The winner of the BP portrait prize was Thomas Ganter for his portrait ‘Man with a Plaid Blanket which features a homeless subject painted against a beautifully designed background made using gold leaf. The image itself was extremely powerful, as viewers look at the painting the homeless man gazes down at them with a striking and confident expression. The subjects clothing and the paintings title contrast with the beautiful and grand looking background which adds to the images appeal. Ganter wanted to portray the homeless man in a respectful way, so he brought the subject away from a natural environment and made the portrait look like that of someone who hold huge importance. He wanted to deliver the message that everyone is important and deserves respect. This portrait is powerful and unique with an important message to tell onlookers, the visuals are beautiful and the painting technique is greatly detailed highlighting the tones in the skin and the stitching on material making this portrait a worthy winner.

_____

§ What you have to do
Continue the commentary on the BP Portrait Prize winner, beginning after its final sentence.

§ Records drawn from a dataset
_____

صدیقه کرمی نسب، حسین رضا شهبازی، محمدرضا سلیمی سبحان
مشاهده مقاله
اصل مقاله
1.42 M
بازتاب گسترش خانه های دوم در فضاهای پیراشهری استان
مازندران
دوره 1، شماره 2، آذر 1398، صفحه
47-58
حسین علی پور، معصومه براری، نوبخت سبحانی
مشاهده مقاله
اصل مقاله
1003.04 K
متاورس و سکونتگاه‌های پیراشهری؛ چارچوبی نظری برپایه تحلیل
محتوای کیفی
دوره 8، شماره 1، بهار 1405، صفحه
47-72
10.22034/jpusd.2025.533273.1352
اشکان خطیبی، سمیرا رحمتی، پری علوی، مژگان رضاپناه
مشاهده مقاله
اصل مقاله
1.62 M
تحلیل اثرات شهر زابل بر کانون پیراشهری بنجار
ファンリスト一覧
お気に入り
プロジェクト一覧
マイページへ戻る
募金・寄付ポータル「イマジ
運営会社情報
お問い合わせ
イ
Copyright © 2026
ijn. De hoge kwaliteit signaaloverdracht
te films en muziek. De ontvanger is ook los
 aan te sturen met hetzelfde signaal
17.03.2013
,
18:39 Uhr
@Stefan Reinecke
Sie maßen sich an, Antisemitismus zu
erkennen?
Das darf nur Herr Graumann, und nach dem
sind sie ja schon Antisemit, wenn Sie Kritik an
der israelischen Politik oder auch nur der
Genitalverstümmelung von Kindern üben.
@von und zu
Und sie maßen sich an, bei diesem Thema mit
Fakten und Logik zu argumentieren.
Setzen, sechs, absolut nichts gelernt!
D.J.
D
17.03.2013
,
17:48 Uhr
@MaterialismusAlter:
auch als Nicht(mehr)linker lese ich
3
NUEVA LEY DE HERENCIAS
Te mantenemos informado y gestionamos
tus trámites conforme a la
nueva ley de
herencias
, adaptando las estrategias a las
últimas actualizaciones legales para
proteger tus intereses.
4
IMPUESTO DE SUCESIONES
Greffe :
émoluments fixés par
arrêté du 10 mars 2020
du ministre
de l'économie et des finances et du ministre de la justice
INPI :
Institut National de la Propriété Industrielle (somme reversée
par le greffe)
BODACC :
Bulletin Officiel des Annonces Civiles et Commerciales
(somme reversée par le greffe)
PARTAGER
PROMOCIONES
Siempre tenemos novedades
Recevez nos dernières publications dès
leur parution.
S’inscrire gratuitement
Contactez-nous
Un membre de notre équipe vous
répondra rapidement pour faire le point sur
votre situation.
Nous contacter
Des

_____

§ Answer area
Man with a Plaid Blanket' by Thomas Ganter, shortlisted for the BP Portrait Award 2014

‘Man with a Plaid Blanket’, Thomas Ganter, 2014

Overall the exhibition was extremely inspiring because I was able to see how artists represented people known and unknown to them. The ideas and style of painting in each image were so unique – there were portraits that focused on fashion, history and family, all from very different perspectives. Every painting gave me inspiration to try new compositions and themes for my own images as there are so many creative ways to represent people. Viewing the paintings has shown me that every small detail works together to create an atmosphere. Looking through the exhibition i was able to appreciate the modern styles of art as well as the more traditional styles. It was interesting to see how painting styles are always changing and how traditional painting styles are being developed.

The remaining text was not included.